Meditation, done properly—or rather, the type mediation that shows the most promise and from which people derive the most benefit— is but the act of watching the contents of one’s mind; it is the practice of observing the thoughts, sensations, emotions, feelings—the experience—that enters the infinite space that is your own consciousness.
But what is the problem with nirvana, you ask? Well, simply, you cannot get connect with life, understand, socialise, work on problems, think critically… if you are in a state of heightened consciousness. Those who have had experiences with psychedelics (namely Psilocybin or LSD) can attest to this; whatever you learn, whatever epiphanes you reach, however good you feel, well, it all changes once you come back to reality. Likewise, those who have been on meditation retreats will know that overwhelm and confusion and anxiety and even depression seep back in once you return from your utopian, disconnected, distraction-free, worry-free ashram, and make contact once again with Life.
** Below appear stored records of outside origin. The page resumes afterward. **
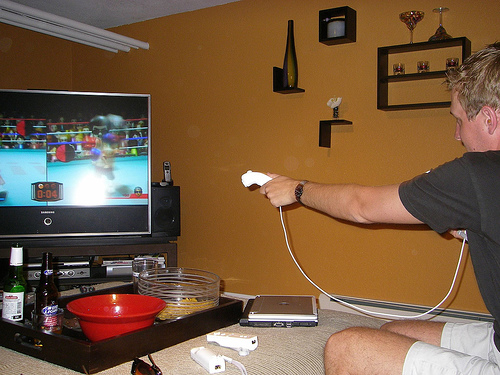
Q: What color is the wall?
A: Yellow.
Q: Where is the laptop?
A: On ottoman.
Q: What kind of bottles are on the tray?
A: Beer.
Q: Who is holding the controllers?
A: The man.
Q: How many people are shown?
A: One.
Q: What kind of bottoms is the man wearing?
A: Shorts.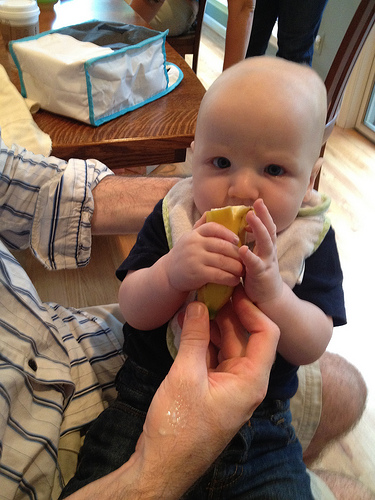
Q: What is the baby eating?
A: Banana.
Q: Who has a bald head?
A: The baby.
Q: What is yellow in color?
A: Banana.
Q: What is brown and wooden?
A: Table.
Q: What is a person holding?
A: Baby.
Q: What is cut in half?
A: A banana.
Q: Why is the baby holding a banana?
A: To eat.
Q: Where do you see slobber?
A: The man's hand.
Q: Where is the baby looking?
A: Into the camera.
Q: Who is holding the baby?
A: Man in striped shirt.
This is not to say there is nothing to be gained from such things as psychedelic experiences, meditation holidays, and the practice of meditation/mindfulness; there is, but the gain is not the reaching of of higher consciousness, which is always ephemeral. The value of mediation is not to be found in the 20 minutes of practice, but in the way it alters the way you go about your day, your life—the way you speak, the way you act, the way you deal with emotion, the way you think, etc. The value of the psychedelic experience, quite amazingly, is that is shows you precisely why nirvana is not a place the people should be trying to reach: it opens your eyes to chaos, mayhem, the powerful and ruthless neverending torrent that is the unfiltered and pure experience; it shows one reality minus all the things that prevent us from reaching a state of nirvana, but that are absolutely necessary (judging, categorising, critical thinking, discipline, restraint, striving, and so forth), and it is a very, very different place to the one you’re currently in.
Nirvana is the death of reason. Personal enlightenment is not compatible with the progress of civilisation, with building a better world, with societal enlightenment. A state of nirvana can be achieved, but only by the death of reason—which, ironically, was given to us by the Enlightenment.